文書の一部:
• • • • • • •
本発明の架橋アクリレート系繊維は、従来の架橋アクリレート系繊維にはないゴールド色に近似する色を有しており、産業資材用繊維と混用しても違和感を生じさせることがない。かかる色は、具体的には、JIS−Z−8729に記載の表示方法において、Lが60〜75、aが5.0〜14.5、bが23.0〜30.0である色であり、Lが65〜75、aが7.0〜13.0、bが23.5〜27.0である色であることが好ましい。
【0014】
かかる本発明の架橋アクリレート系繊維は、アクリロニトリル系繊維に対して、(a)ヒドラジン系化合物による架橋導入処理、(b)過酸化物による処理、(c)アルカリ性金属化合物による加水分解処理の各処理を、(a)、(b)、(c)の順に施すか、または、(a)を施した後、(b)および(c)を同時に施すことにより得ることができる。
【0015】
本発明に採用するアクリロニトリル系繊維は、アクリロニトリル系重合体から公知の方法に準じて製造されるものであるが、該重合体の組成としてはアクリロニトリルが40重量%以上であることが好ましく、より好ましくは50重量%以上、さらに好ましくは80重量%以上である。本発明においては、後述するようにアクリロニトリル系繊維を形成するアクリロニトリル系共重合体のニトリル基とヒドラジン系化合物を反応させることで繊維中に架橋構造を導入する。架橋構造は繊維物性に大きく影響するものであり、アクリロニトリルの共重合組成が少なすぎる場合には架橋構造が少なくならざるを得なくなり、繊維物性が不十分となる可能性があるが、アクリロニトリルの共重合組成を上記範囲とすることで良好な結果を得られやすくなる。
• • • • • • •
記録の抜粋:

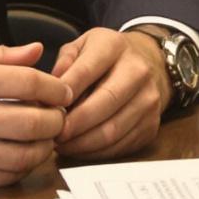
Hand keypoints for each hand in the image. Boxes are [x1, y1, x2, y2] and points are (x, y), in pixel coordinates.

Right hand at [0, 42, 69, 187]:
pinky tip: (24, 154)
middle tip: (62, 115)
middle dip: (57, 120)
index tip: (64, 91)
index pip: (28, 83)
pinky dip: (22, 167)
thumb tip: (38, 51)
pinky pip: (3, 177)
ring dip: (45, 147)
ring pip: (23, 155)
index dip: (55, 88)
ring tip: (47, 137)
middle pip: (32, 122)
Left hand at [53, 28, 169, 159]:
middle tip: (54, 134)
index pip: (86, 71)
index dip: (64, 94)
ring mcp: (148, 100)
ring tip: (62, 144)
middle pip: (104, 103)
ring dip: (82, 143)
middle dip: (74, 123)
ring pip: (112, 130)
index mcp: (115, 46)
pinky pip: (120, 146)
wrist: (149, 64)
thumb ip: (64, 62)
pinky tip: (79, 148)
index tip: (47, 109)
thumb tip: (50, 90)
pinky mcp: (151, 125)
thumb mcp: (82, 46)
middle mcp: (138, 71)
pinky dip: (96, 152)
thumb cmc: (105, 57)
• • • • • • •
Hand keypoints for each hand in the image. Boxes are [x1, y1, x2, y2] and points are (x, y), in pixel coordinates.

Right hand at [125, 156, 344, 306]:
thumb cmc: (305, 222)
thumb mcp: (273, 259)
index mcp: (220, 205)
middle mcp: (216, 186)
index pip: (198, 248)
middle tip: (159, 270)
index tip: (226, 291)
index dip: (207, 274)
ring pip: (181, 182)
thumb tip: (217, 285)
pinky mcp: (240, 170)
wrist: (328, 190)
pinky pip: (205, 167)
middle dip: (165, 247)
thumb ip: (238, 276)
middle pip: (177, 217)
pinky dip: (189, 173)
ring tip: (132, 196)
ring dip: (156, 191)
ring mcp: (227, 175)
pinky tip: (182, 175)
• • • • • • •
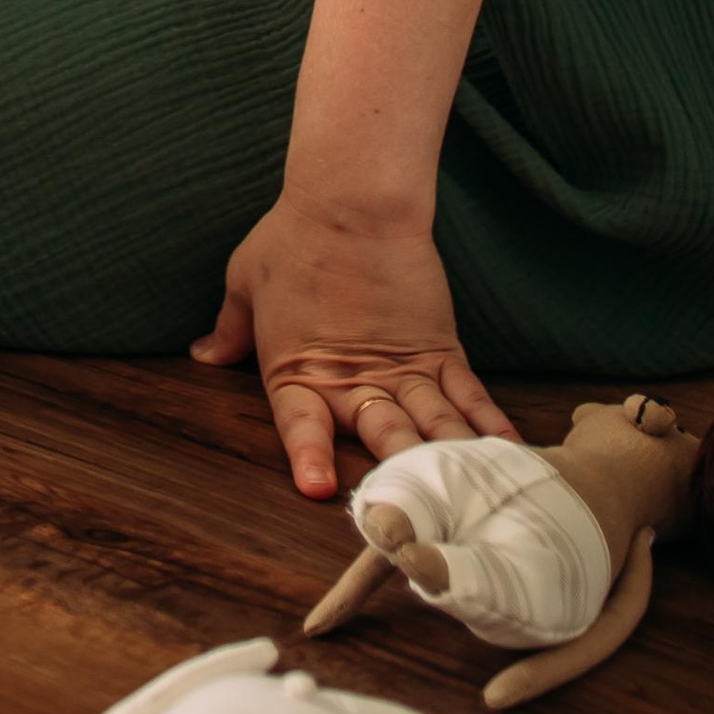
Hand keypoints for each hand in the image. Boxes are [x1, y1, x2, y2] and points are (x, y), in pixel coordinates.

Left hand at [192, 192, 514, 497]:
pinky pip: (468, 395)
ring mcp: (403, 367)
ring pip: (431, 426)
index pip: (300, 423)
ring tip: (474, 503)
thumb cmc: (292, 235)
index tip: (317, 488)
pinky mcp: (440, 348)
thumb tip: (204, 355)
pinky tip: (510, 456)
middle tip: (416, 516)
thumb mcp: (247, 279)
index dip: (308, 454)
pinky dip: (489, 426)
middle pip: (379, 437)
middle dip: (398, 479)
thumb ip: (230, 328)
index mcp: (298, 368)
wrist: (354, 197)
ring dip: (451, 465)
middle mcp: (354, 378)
• • • • • • •
やること:
上の「文書の一部」を読んで、次の問いに答えてください。
(a) ゴールドに近い色のうち、より好ましいとされる色のLの範囲はいくつからいくつまでですか。
(b) アクリロニトリル系繊維に最初に行う処理は何ですか。
(c) 重合体の中のアクリロニトリルの割合は、さらに好ましい場合で何重量%以上ですか。

答え:
(a) 65〜75
(b) ヒドラジン系化合物による架橋導入処理
(c) 80重量%以上